At the same time, he cautioned against overinterpreting the proposed labeling revisions.
“While I agree with the proposed changes, it is important to note that the proposed change does not specifically say TRT is safe in men with localized or non-metastatic prostate cancer. It merely says that it is not safe in men with metastatic prostate cancer,” he said.
The FDA is requesting updates to warnings related to benign prostatic hyperplasia, or enlarged prostate.
Current labeling warns that testosterone therapy may worsen symptoms of the condition.

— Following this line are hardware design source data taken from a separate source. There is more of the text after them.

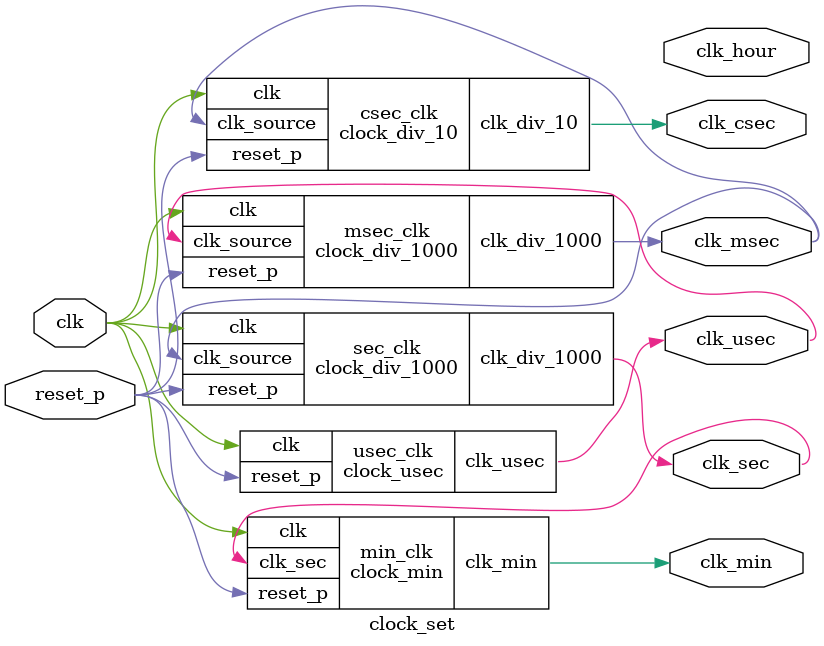
<source format=v>
`timescale 1ns / 1ps


module clock_usec(
    input clk, reset_p,
    output clk_usec
);
    
    wire  cp_usec;
    reg [7:0] cnt_sysclk; // 8ns

    assign cp_usec =(cnt_sysclk < 50) ? 0 : 1;       //1msec ÁÖ±â¸¦ °¡Áü
    
    edge_detector_n ed(.clk(clk), .reset_p(reset_p), .cp(cp_usec), .n_edge(clk_usec));

    always @(posedge clk or posedge reset_p)begin
        if(reset_p)cnt_sysclk = 0;
        else if(cnt_sysclk >= 100) cnt_sysclk = 0;
        else cnt_sysclk = cnt_sysclk + 1;
    end  
      
endmodule

module clock_div_1000(
    input clk, reset_p,
    input clk_source,
    output clk_div_1000
);
    reg [8:0] cnt_clk_source;
    reg cp_div_1000;

    edge_detector_n ed(.clk(clk), .reset_p(reset_p), .cp(cp_div_1000), .n_edge(clk_div_1000)); 
       
    always @(posedge clk or posedge reset_p)begin
        if(reset_p)begin
            cnt_clk_source = 0;
            cp_div_1000 = 0;
        end
        else if(clk_source) begin
            if(cnt_clk_source >= 499) begin
                cnt_clk_source = 0;
                cp_div_1000 = ~cp_div_1000;
            end
            else cnt_clk_source = cnt_clk_source + 1;
        end
    end           
         
endmodule

module clock_min(
    input clk, reset_p,
    input clk_sec,
    output clk_min
);
    reg [4:0] cnt_sec;
    reg cp_min;

    edge_detector_n ed(.clk(clk), .reset_p(reset_p), .cp(cp_min), .n_edge(clk_min));
        
    always @(posedge clk or posedge reset_p)begin
        if(reset_p) begin
            cnt_sec = 0;
            cp_min = 0;
        end
        else if(clk_sec)begin
            if(cnt_sec >= 29) begin
                cnt_sec = 0;
                cp_min = ~cp_min;
            end
            else cnt_sec = cnt_sec + 1;
        end
    end
                        
endmodule

module counter_dec_60(
    input clk, reset_p,
    input clk_time,
    output reg [3:0] dec1, dec10
);
    always @(posedge clk or posedge reset_p)begin
        if(reset_p)begin
            dec1 = 0;
            dec10 = 0;
        end
        else begin
            if(clk_time) begin
                if(dec1 >=9)begin
                    dec1 = 0;
                    if(dec10 >= 5)dec10 = 0;
                    else dec10 = dec10 + 1;
                end
                else dec1 = dec1+1;
            end
        end
    end
endmodule

module loadable_counter_dec_60(
    input clk, reset_p,
    input clk_time,
    input load_enable,
    input [3:0] set_value1, set_value10,
    output reg [3:0] dec1, dec10
);
    always @(posedge clk or posedge reset_p)begin
        if(reset_p)begin
            dec1 = 0;
            dec10 = 0;
        end
        else begin
            if(load_enable)begin
                dec1 = set_value1;
                dec10 = set_value10;
            end
            else if(clk_time) begin
                if(dec1 >=9)begin
                    dec1 = 0;
                    if(dec10 >= 5)dec10 = 0;
                    else dec10 = dec10 + 1;
                end
                else dec1 = dec1 + 1;
            end
        end
    end
endmodule

module clock_div_10(
    input clk, reset_p,
    input clk_source,
    output clk_div_10
);
    integer cnt_clk_source;     //integer Á¤¼ö

    reg cp_div_10;

    edge_detector_n ed(.clk(clk), .reset_p(reset_p), .cp(cp_div_10), .n_edge(clk_div_10));
       
    always @(posedge clk or posedge reset_p)begin
        if(reset_p)begin
            cnt_clk_source = 0;
            cp_div_10 = 0;
        end
        else if(clk_source) begin
            if(cnt_clk_source >=4) begin
                cnt_clk_source = 0;
                cp_div_10 = ~cp_div_10;
            end
            else cnt_clk_source = cnt_clk_source + 1;
        end
    end           
          
endmodule

module counter_dec_100(
    input clk, reset_p,
    input clk_time,
    output reg [3:0] dec1, dec10
);
    always @(posedge clk or posedge reset_p)begin
        if(reset_p)begin
            dec1 = 0;
            dec10 = 0;
        end
        else begin
            if(clk_time) begin
                if(dec1 >=9)begin
                    dec1 = 0;
                    if(dec10 >= 5)dec10 = 0;
                    else dec10 = dec10 + 1;
                end
                else dec1 = dec1 + 1;
            end
        end
    end
endmodule

module clock_min_down(
    input clk, reset_p,
    input clk_sec,
    output clk_min
);
    reg [4:0] cnt_sec;
    reg cp_min;

    edge_detector_n ed(.clk(clk), .reset_p(reset_p), .cp(cp_min), .n_edge(clk_min));   
        
    always @(posedge clk or posedge reset_p)begin
        if(reset_p) begin
            cnt_sec = 0;
            cp_min = 0;
        end
        else if(clk_sec)begin
            if(cnt_sec >= 29) begin
                cnt_sec = 0;
                cp_min = ~cp_min;
            end
            else cnt_sec = cnt_sec - 1;
        end
    end

endmodule

module counter_dec_60_down(
        input clk, reset_p,
        input clk_time,
        output reg [3:0] dec1, dec10,
        output reg dec_clk
);
        always @(posedge clk or posedge reset_p)begin
                if(reset_p)begin
                        dec1 = 0;
                        dec10 = 0;
                        dec_clk = 0;
                end
                else begin
                        if(clk_time) begin
                                if(dec1 == 0)begin
                                        dec1 = 9;
                                        if(dec10 == 0 )begin
                                                   dec10 = 5;
                                                   dec_clk = 1;
                                        end
                                        else dec10 = dec10 - 1;
                                end
                                else dec1 = dec1 - 1;
                        end
                        else dec_clk = 0;
               end
        end
endmodule

module loadable_downcounter_dec_60( // 10Áø¼ö µ¥½Ã¸ô·Î 60±îÁö ¼¼´Â Ä«¿îÆ®
    input clk, reset_p,
    input clk_time,
    input load_enable,
    input [3:0] set_value1, set_value10,
    output reg [3:0] dec1, dec10,
    output reg dec_clk
);
    always @(posedge clk or posedge reset_p)begin
        if(reset_p)begin
            dec1 = 0;
            dec10 = 0;
            dec_clk = 0;
        end
        else begin
            if(load_enable)begin
                dec1 = set_value1;
                dec10 = set_value10;
            end
            else if(clk_time)begin
                if(dec1 == 0)begin
                    dec1 = 9;
                    if(dec10 == 0)begin
                        dec10 = 5;
                        dec_clk = 1;
                    end
                    else dec10 = dec10 - 1;
                end
                else dec1 = dec1 - 1;
            end
            else dec_clk = 0;
        end
    end
endmodule

module clock_set(
    input clk, reset_p,
    output clk_usec,
    output clk_msec, clk_sec, clk_min, clk_hour,
    output clk_csec
);
        
    clock_usec usec_clk(clk,reset_p,clk_usec); 
    clock_div_1000 msec_clk(clk, reset_p, clk_usec, clk_msec);
    clock_div_1000 sec_clk(clk,reset_p, clk_msec, clk_sec);
    clock_div_10 csec_clk(clk, reset_p, clk_msec, clk_csec);
    clock_min min_clk(clk,reset_p, clk_sec, clk_min);

endmodule
</source>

However, according to the HHS announcement, available clinical trial data do not demonstrate worsening symptoms in men with mild to moderate BPH, although some evidence exists for men with more severe symptoms.
Under the proposed revisions, labeling would continue to recommend monitoring patients who have severe symptomatic disease.
Ramin said he supports the change.
“Testosterone replacement in a man with mild to moderate BPH should be safe as long as they are followed with proper supervision,” he said.
According to Ramin, monitoring should include periodic assessment of urinary symptoms, routine measurement of the International Prostate Symptom Score (IPSS), and periodic prostate ultrasounds to evaluate whether the prostate remains stable or continues to grow during treatment.